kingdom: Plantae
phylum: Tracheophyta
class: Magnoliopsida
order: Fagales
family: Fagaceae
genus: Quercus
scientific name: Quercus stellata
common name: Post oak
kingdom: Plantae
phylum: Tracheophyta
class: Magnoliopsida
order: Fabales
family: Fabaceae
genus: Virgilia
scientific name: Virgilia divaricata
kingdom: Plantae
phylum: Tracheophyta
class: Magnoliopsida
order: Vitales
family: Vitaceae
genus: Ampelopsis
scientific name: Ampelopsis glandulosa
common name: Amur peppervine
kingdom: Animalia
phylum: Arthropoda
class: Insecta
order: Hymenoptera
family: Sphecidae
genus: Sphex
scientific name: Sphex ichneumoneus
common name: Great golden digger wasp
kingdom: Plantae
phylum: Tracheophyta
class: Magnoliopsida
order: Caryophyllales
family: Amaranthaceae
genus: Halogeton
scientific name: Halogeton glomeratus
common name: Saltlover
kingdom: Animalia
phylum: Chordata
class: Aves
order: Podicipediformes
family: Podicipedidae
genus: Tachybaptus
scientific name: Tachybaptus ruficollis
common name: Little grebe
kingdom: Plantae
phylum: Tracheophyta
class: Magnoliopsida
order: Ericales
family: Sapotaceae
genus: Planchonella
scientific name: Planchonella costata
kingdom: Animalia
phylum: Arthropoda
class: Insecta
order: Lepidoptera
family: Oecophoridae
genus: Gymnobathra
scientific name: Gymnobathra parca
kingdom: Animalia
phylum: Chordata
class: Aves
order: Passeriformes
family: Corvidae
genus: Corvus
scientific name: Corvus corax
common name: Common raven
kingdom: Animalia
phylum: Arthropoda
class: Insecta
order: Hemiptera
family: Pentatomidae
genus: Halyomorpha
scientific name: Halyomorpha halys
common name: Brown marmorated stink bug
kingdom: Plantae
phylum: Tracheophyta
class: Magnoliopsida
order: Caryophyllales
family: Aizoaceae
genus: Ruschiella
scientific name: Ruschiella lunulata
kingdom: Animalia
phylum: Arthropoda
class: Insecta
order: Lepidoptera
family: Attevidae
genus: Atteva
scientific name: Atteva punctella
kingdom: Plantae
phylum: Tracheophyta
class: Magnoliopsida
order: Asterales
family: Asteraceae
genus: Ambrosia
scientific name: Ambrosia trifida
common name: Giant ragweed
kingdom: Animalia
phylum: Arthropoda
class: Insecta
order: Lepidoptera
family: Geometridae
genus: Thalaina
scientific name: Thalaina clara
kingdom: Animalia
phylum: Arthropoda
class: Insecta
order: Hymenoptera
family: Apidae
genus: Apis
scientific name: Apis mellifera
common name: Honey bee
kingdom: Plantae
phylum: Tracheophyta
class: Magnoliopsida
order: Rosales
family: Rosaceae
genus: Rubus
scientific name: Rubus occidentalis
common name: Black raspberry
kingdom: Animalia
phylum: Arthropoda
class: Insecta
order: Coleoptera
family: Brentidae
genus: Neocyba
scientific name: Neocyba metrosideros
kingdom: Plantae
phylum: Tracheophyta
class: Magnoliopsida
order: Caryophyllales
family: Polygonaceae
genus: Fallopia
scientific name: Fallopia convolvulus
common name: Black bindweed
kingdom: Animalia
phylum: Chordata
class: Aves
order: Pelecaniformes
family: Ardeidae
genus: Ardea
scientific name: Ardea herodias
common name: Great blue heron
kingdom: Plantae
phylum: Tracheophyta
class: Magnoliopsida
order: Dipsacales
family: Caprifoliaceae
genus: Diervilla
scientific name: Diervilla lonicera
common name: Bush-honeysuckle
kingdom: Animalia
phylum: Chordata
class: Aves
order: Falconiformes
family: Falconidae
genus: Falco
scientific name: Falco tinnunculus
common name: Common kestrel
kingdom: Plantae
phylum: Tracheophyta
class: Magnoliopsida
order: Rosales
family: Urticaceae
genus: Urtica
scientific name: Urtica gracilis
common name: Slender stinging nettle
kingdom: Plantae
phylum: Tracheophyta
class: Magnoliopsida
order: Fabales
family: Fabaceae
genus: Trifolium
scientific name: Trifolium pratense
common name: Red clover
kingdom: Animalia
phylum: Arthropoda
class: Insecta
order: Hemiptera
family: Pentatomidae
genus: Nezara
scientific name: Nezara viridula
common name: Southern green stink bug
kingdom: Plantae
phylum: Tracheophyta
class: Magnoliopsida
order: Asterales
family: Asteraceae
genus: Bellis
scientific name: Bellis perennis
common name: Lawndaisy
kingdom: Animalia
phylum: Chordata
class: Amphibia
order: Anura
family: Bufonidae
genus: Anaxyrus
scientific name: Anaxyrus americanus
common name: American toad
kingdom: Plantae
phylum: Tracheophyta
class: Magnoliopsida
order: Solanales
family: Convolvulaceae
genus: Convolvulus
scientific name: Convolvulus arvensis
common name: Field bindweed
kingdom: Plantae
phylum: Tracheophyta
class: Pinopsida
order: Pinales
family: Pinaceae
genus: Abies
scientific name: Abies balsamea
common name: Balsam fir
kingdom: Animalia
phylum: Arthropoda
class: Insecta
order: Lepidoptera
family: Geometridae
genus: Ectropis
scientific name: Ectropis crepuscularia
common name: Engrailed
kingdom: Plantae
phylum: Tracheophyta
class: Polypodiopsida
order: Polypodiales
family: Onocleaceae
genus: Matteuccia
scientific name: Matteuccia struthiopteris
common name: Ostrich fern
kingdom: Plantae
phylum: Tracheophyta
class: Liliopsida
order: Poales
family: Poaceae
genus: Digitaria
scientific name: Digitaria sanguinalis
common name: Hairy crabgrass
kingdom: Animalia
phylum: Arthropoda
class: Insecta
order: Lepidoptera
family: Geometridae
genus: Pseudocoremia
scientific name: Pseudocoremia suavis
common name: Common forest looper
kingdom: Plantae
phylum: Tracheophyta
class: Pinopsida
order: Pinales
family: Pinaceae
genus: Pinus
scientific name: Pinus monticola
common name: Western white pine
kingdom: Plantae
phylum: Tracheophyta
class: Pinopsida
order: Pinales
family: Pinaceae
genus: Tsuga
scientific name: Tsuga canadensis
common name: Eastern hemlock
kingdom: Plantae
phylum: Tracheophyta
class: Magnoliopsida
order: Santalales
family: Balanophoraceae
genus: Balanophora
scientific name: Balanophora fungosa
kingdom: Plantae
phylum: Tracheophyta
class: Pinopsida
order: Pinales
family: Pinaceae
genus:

→ Aim
Rewrite all of the lines above with every instance of "scientific name" changed to "binomial name" and nothing else altered.

→ Solution to this task
kingdom: Plantae
phylum: Tracheophyta
class: Magnoliopsida
order: Fagales
family: Fagaceae
genus: Quercus
binomial name: Quercus stellata
common name: Post oak
kingdom: Plantae
phylum: Tracheophyta
class: Magnoliopsida
order: Fabales
family: Fabaceae
genus: Virgilia
binomial name: Virgilia divaricata
kingdom: Plantae
phylum: Tracheophyta
class: Magnoliopsida
order: Vitales
family: Vitaceae
genus: Ampelopsis
binomial name: Ampelopsis glandulosa
common name: Amur peppervine
kingdom: Animalia
phylum: Arthropoda
class: Insecta
order: Hymenoptera
family: Sphecidae
genus: Sphex
binomial name: Sphex ichneumoneus
common name: Great golden digger wasp
kingdom: Plantae
phylum: Tracheophyta
class: Magnoliopsida
order: Caryophyllales
family: Amaranthaceae
genus: Halogeton
binomial name: Halogeton glomeratus
common name: Saltlover
kingdom: Animalia
phylum: Chordata
class: Aves
order: Podicipediformes
family: Podicipedidae
genus: Tachybaptus
binomial name: Tachybaptus ruficollis
common name: Little grebe
kingdom: Plantae
phylum: Tracheophyta
class: Magnoliopsida
order: Ericales
family: Sapotaceae
genus: Planchonella
binomial name: Planchonella costata
kingdom: Animalia
phylum: Arthropoda
class: Insecta
order: Lepidoptera
family: Oecophoridae
genus: Gymnobathra
binomial name: Gymnobathra parca
kingdom: Animalia
phylum: Chordata
class: Aves
order: Passeriformes
family: Corvidae
genus: Corvus
binomial name: Corvus corax
common name: Common raven
kingdom: Animalia
phylum: Arthropoda
class: Insecta
order: Hemiptera
family: Pentatomidae
genus: Halyomorpha
binomial name: Halyomorpha halys
common name: Brown marmorated stink bug
kingdom: Plantae
phylum: Tracheophyta
class: Magnoliopsida
order: Caryophyllales
family: Aizoaceae
genus: Ruschiella
binomial name: Ruschiella lunulata
kingdom: Animalia
phylum: Arthropoda
class: Insecta
order: Lepidoptera
family: Attevidae
genus: Atteva
binomial name: Atteva punctella
kingdom: Plantae
phylum: Tracheophyta
class: Magnoliopsida
order: Asterales
family: Asteraceae
genus: Ambrosia
binomial name: Ambrosia trifida
common name: Giant ragweed
kingdom: Animalia
phylum: Arthropoda
class: Insecta
order: Lepidoptera
family: Geometridae
genus: Thalaina
binomial name: Thalaina clara
kingdom: Animalia
phylum: Arthropoda
class: Insecta
order: Hymenoptera
family: Apidae
genus: Apis
binomial name: Apis mellifera
common name: Honey bee
kingdom: Plantae
phylum: Tracheophyta
class: Magnoliopsida
order: Rosales
family: Rosaceae
genus: Rubus
binomial name: Rubus occidentalis
common name: Black raspberry
kingdom: Animalia
phylum: Arthropoda
class: Insecta
order: Coleoptera
family: Brentidae
genus: Neocyba
binomial name: Neocyba metrosideros
kingdom: Plantae
phylum: Tracheophyta
class: Magnoliopsida
order: Caryophyllales
family: Polygonaceae
genus: Fallopia
binomial name: Fallopia convolvulus
common name: Black bindweed
kingdom: Animalia
phylum: Chordata
class: Aves
order: Pelecaniformes
family: Ardeidae
genus: Ardea
binomial name: Ardea herodias
common name: Great blue heron
kingdom: Plantae
phylum: Tracheophyta
class: Magnoliopsida
order: Dipsacales
family: Caprifoliaceae
genus: Diervilla
binomial name: Diervilla lonicera
common name: Bush-honeysuckle
kingdom: Animalia
phylum: Chordata
class: Aves
order: Falconiformes
family: Falconidae
genus: Falco
binomial name: Falco tinnunculus
common name: Common kestrel
kingdom: Plantae
phylum: Tracheophyta
class: Magnoliopsida
order: Rosales
family: Urticaceae
genus: Urtica
binomial name: Urtica gracilis
common name: Slender stinging nettle
kingdom: Plantae
phylum: Tracheophyta
class: Magnoliopsida
order: Fabales
family: Fabaceae
genus: Trifolium
binomial name: Trifolium pratense
common name: Red clover
kingdom: Animalia
phylum: Arthropoda
class: Insecta
order: Hemiptera
family: Pentatomidae
genus: Nezara
binomial name: Nezara viridula
common name: Southern green stink bug
kingdom: Plantae
phylum: Tracheophyta
class: Magnoliopsida
order: Asterales
family: Asteraceae
genus: Bellis
binomial name: Bellis perennis
common name: Lawndaisy
kingdom: Animalia
phylum: Chordata
class: Amphibia
order: Anura
family: Bufonidae
genus: Anaxyrus
binomial name: Anaxyrus americanus
common name: American toad
kingdom: Plantae
phylum: Tracheophyta
class: Magnoliopsida
order: Solanales
family: Convolvulaceae
genus: Convolvulus
binomial name: Convolvulus arvensis
common name: Field bindweed
kingdom: Plantae
phylum: Tracheophyta
class: Pinopsida
order: Pinales
family: Pinaceae
genus: Abies
binomial name: Abies balsamea
common name: Balsam fir
kingdom: Animalia
phylum: Arthropoda
class: Insecta
order: Lepidoptera
family: Geometridae
genus: Ectropis
binomial name: Ectropis crepuscularia
common name: Engrailed
kingdom: Plantae
phylum: Tracheophyta
class: Polypodiopsida
order: Polypodiales
family: Onocleaceae
genus: Matteuccia
binomial name: Matteuccia struthiopteris
common name: Ostrich fern
kingdom: Plantae
phylum: Tracheophyta
class: Liliopsida
order: Poales
family: Poaceae
genus: Digitaria
binomial name: Digitaria sanguinalis
common name: Hairy crabgrass
kingdom: Animalia
phylum: Arthropoda
class: Insecta
order: Lepidoptera
family: Geometridae
genus: Pseudocoremia
binomial name: Pseudocoremia suavis
common name: Common forest looper
kingdom: Plantae
phylum: Tracheophyta
class: Pinopsida
order: Pinales
family: Pinaceae
genus: Pinus
binomial name: Pinus monticola
common name: Western white pine
kingdom: Plantae
phylum: Tracheophyta
class: Pinopsida
order: Pinales
family: Pinaceae
genus: Tsuga
binomial name: Tsuga canadensis
common name: Eastern hemlock
kingdom: Plantae
phylum: Tracheophyta
class: Magnoliopsida
order: Santalales
family: Balanophoraceae
genus: Balanophora
binomial name: Balanophora fungosa
kingdom: Plantae
phylum: Tracheophyta
class: Pinopsida
order: Pinales
family: Pinaceae
genus:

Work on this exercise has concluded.